As I sashayed tiredly through the aisles of a mega-store that I'll refrain from naming here, my eyes glazed patronizingly while glancing the new releases rack. Not only had I not pulled through on my promise to pick up Alkaline Trio's Goddamnit Redux, I couldn't find the f-ing thing anywhere (I won't give in and buy it online because I'm stubborn like that). I had shimmied on over to the new release aisle and, feeling in a rather punk mood, stifled a yawn over the meager selection of buy-worthy albums.
Then, it occurred to me the new Pennywise album had hit the shelves today. Just three discs left in the rack. Had it sold an obscene amount of copies on the first day? As far as I could tell, I was in a neighborhood infested with mascara-donning mall-rat 'emos.' It was far more likely the store had a limited stock of the product. Plus, they're giving away the damn thing for free.
And a thought occurred to me. Maybe it was the lack of choices on the shelf. Maybe the music industry stood viciously over my shoulder, whispering sweet money-grubbing nothings in my egg-shell ear. Maybe it was complete self-assurance. At that moment, I had to buy the new Pennywise album, whether I could get it free or not. I wanted to make a statement to the industry, and then I wanted to brag about it in my blog.
Why not buy Pennywise's new album? If you have ten bucks to drop, you can tell Pennywise yourself that you'll still be buying their music in thirty years when they're touring in adult diapers. I mean, download the new Panic at the Disco album. Most of that money is going to the bigwigs, anyway. But buy that Pennywise album!

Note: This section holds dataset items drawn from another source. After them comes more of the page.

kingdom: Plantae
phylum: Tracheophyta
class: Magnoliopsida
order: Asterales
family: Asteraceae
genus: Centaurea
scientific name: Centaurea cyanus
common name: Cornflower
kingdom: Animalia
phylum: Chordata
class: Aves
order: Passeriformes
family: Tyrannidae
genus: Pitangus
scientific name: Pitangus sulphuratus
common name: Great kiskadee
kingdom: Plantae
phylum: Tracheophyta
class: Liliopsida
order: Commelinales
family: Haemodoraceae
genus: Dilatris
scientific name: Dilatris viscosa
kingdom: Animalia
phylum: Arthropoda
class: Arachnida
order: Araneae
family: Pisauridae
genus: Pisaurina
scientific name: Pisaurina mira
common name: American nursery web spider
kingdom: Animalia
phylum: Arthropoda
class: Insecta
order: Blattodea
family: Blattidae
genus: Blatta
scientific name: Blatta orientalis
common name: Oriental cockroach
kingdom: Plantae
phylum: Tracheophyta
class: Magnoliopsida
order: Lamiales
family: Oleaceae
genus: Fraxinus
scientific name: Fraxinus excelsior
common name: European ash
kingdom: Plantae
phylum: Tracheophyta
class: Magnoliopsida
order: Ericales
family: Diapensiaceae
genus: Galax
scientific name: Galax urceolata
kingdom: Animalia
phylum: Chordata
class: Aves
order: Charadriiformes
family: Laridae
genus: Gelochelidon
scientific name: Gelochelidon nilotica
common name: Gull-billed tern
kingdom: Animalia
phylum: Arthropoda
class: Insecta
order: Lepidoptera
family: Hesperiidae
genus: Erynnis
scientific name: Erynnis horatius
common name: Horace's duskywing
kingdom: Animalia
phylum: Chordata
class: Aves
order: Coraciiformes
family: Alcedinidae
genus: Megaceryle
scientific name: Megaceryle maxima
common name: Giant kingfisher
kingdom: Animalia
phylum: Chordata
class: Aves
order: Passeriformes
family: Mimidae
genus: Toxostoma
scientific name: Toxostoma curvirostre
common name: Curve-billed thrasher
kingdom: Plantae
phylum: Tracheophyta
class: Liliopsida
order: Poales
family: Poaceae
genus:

So I left the store, immediately tore open the plastic wrap, slid that baby into my six-disc changer and cruised out of the parking lot in my red 2000 Chevy Suburban with that shit on full-blast.
Then, I got back to my house and read a blog post by August Brown of the Los Angeles Times ranting about Pennywise trumping contemporary mainstream punk's (I use the word 'punk' loosely here) wayward attitude. Eloquently put (after all, August does write for the LA Times, not a music blog that barely anyone reads), August takes pot-shots at this generation of tweens, the sickening tribe of youngins that think punk rock is a Fall Out Boy song with a fast beat.
August, you aren't entirely off the mark here. But your credibility was shot after you blogged about Emmylou Harris (and called her 'timeless'). Sure, you referenced Conor Oberst as a Harris fan, but I wouldn't ever name-drop someone so musically schizophrenic and hit-or-miss and expect your point to hit home.
Still, some of the comments on the blog are pretty harsh. And, seriously, who makes it a point to call someone out for using the word 'core' the wrong way? If you want to argue over the word 'core,' get off your three thousand dollar computer, glue your mohawk up and go to a damn anarchist rally, if they still have those. Seriously commenter dude, pick your battles.
At the same time, you're making a difficult case when you group H20, Hot Water Music, Face to Face, Goldfinger, Bouncing Souls, 7 Seconds and Dillinger Escape Plan in the same article. Think about your target demographic here, August.
And please, never compare Paramore to Dismemberment Plan. That's like comparing Bozo the Clown and Picasso. That's an exaggeration, by the way.
August, I don't want to stoop to the level of your 'adoring' public, so I'll point out some positives. The article is loaded with witty commentary (e.g. your reference to Hot Water Music's vocalist as "a singer who sounds like a pirate," regardless of the fact that "singer" should be plural when referencing HWM). Kudos on comparing Pete Wentz to Poison's C.C. Deville (readers: Wikipedia him). And, overall, I enjoyed the overarching theory that mall-emos are moving away from the new celebrity personas of pop-punks elite.
But that's simply not true, August. People still watched Travis Barker's reality television show, even if it did suck.
Bands like Pennywise aren't reemerging. They've always been on top. They've always been the definition of the scene. They've always been the second-generation punk powerhouse that they are today. I'd like to propose a different theory, that, as these Blink 182 kids grow older, Pennywise starts to make sense in the entropy of a violent, broken scene. Maybe one day, we can only hope the FOB/MCR kids will be in the same boat as the Blink 182ers.
The only time the kids could ever really get Pennywise was when Pennywise themselves were only children. That day is long gone.
I grew up with the second generation punkers. They'll chew you up and spit you out if you don't know the right places to draw the lines. You may want to revisit Emmylou Harris in your next blog and leave punk rock to the professionals.
“It's like a bunch of hard-core kids who decided they were going to write pop music.”